✔Fact Checker here.
The assistant vice provost writes:
"I am hopeful that the new financial aid advisory committee, as well as the socioeconomic diversity study being conducted by the Office of the Dean of Undergraduate Education, will help to bring financial aid into the public conversation at Duke..."
Well the assistant vice provost is pretty new here and perhaps she does not understand. How many studies by the Dean of Undergraduate Education have ever been made public to facilitate a conversation at Duke? Answer: none that FC is aware of.
I'd welcome hearing from Dean Nowicki with a list of studies he has made public, however, because Fact Checker always accepts correction. And I'd welcome a promise from Nowicki that the socioeconomic diversity study will be made public in full.
✔There are many internal studies that would be interesting fodder. For example a study that shows that black students -- considering the credentials they arrive with including high school grades and SAT scores -- do not get grades as high as admissions officers expected. No where near as high. The same is true for Hispanic students, but their grades do not lag as much as expected.
Perhaps the assistant vice provost can help Fact Checker obtain that study, although at the moment I am betting my tickets to the Carolina game (attention blogger named Crazy, here's your chance) that none of this will be transparent.
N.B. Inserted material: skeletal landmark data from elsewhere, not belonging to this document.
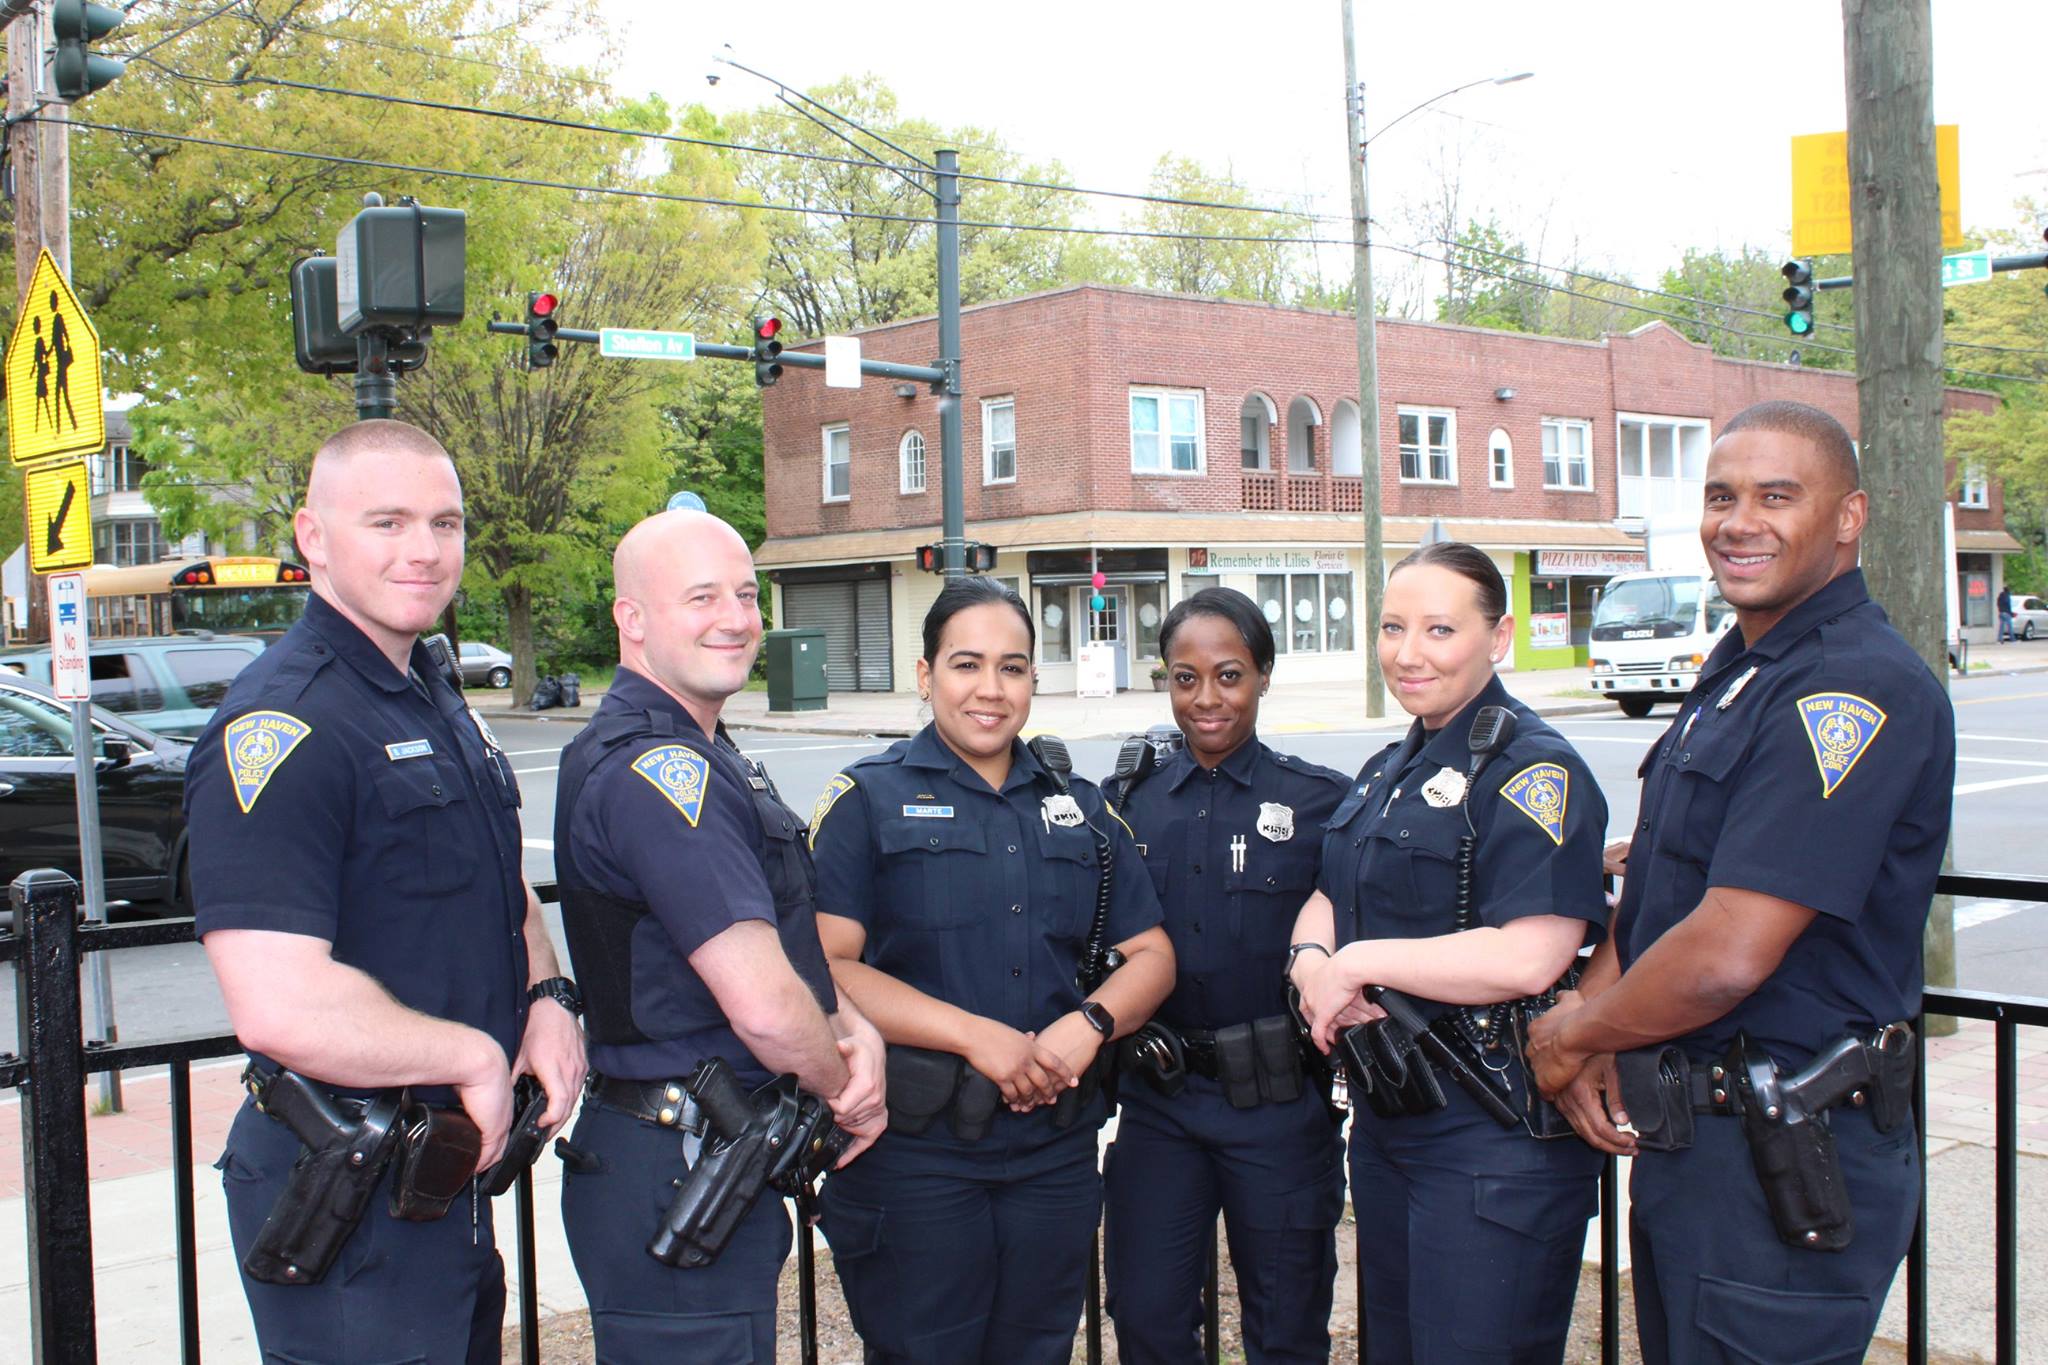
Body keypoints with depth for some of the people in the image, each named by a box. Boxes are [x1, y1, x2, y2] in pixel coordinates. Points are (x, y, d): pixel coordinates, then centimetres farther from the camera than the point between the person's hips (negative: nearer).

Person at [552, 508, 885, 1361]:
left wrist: (853, 1031, -2)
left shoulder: (698, 754, 13)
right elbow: (764, 1004, -26)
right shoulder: (654, 769, -21)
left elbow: (776, 941, 17)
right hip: (679, 1172, -10)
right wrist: (844, 1091, -7)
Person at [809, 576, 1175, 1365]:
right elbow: (825, 968, -12)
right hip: (914, 1151, -4)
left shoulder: (1079, 808, 12)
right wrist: (977, 1035, -20)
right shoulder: (868, 801, -2)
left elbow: (1152, 955, 10)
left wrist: (1089, 1022, -11)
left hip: (1055, 1149, 4)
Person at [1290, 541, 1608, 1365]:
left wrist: (1356, 962, -19)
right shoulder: (1387, 771, 13)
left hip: (1495, 1139, -9)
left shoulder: (1532, 770, -16)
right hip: (1385, 1118, 9)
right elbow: (1328, 896, 14)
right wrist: (1312, 961, -10)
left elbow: (1526, 957, -27)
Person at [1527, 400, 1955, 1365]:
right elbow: (1657, 888, 14)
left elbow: (1727, 955, -27)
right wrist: (1594, 1011, -4)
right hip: (1682, 1138, 9)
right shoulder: (1736, 670, 11)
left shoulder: (1861, 690, -21)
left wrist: (1569, 1037, -11)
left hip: (1782, 1169, -9)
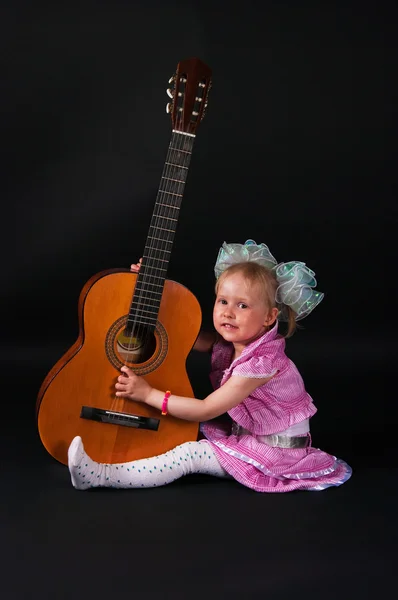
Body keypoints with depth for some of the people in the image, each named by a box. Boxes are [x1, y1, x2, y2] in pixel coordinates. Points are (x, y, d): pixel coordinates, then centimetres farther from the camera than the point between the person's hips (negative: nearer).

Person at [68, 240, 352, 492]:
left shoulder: (259, 363, -30)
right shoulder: (229, 341, -6)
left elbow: (205, 410, -27)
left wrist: (149, 394, -22)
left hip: (275, 453, -9)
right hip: (245, 433, 9)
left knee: (189, 454, -18)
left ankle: (101, 476, -17)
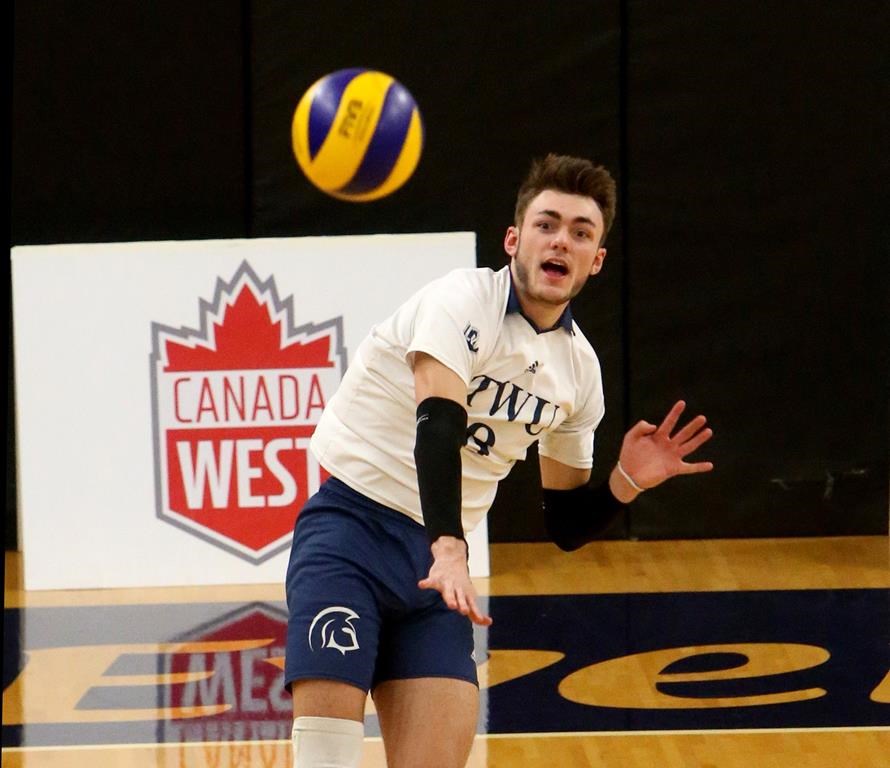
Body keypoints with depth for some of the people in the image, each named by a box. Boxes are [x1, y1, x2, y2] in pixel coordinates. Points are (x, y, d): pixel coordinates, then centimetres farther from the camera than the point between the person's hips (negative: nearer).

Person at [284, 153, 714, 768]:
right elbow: (438, 424, -28)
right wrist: (448, 551, -43)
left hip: (439, 559, 6)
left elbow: (566, 524, 17)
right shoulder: (463, 300, -11)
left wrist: (627, 482, -4)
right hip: (351, 530, -6)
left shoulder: (579, 367, 9)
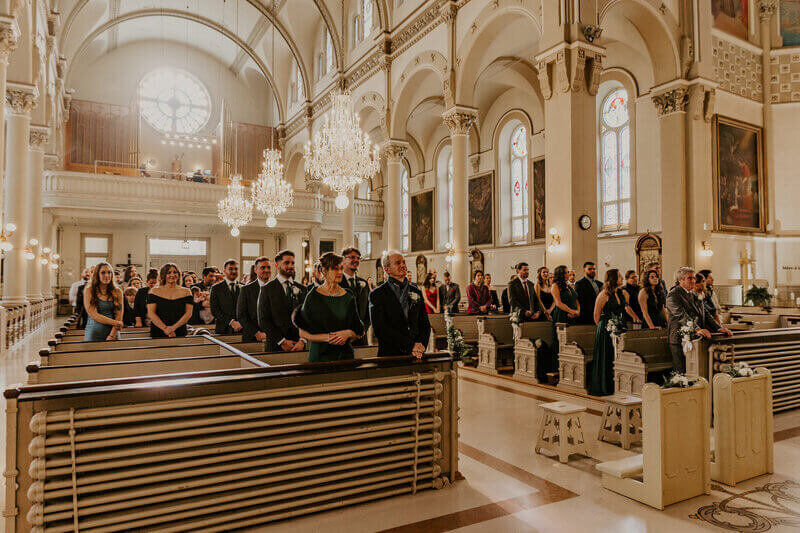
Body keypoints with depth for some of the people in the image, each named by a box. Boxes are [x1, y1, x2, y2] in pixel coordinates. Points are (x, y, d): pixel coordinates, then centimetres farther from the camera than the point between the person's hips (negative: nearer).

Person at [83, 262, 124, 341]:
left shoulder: (117, 292, 5)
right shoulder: (89, 290, 0)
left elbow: (119, 316, 0)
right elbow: (94, 315, -8)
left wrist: (112, 335, -11)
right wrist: (115, 323, -12)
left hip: (112, 332, 2)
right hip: (94, 333, -2)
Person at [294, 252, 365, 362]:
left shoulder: (349, 297, 5)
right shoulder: (313, 296, -5)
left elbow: (358, 334, 10)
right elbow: (302, 333, -5)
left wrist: (348, 333, -11)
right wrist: (327, 337, -17)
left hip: (345, 354, 3)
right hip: (320, 355, -3)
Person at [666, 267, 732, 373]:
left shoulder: (694, 294, 19)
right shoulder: (673, 295, -9)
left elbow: (705, 313, 17)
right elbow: (682, 316, -22)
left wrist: (719, 328, 2)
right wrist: (697, 329, -34)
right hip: (681, 340, -8)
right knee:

Loyal Readers, be advised that FC once asked for a list of all self-studies, not their data nor conclusions, just a list and was told this too is confidential.
As for the College Board, has Duke gone to the board and explained why being able to reveal its formulas would be very useful? Has Duke considered joining with other universities and building an alternative to the College Board system?
I'll bet you a drink on the Robertson bus to Chapel Hill (read today's column by Sandeep Prasanna to learn how soused it is)
that Duke has not taken either of these steps.
✔In the meantime, decency requires that Duke be consistent in stating the cost of attending school.
These numbers never match:
A) the cost of tuition, fees, room and board calculated by the financial aid office, as it appears on letters sent applicants about their prospective aid.
B) the numbers about the same items that appear in a news release after every February meeting of the Trustees, where they jack tuition.
C) the numbers on line under Quick Facts about Duke.
I also note that Quick Facts states that in 2009-10 (the latest year offered) "Four of 10 undergraduates receive need-based financial aid." However, the ever jolly fund-raisers in their just issued report on giving during the 2009-10 academic year -- filled with more self congratulation than donations -- state "nearly half of Duke undergraduates received some form of financial aid."
That's a difference of about 600 students.
✔✔Fact Checker. Counting everyone carefully.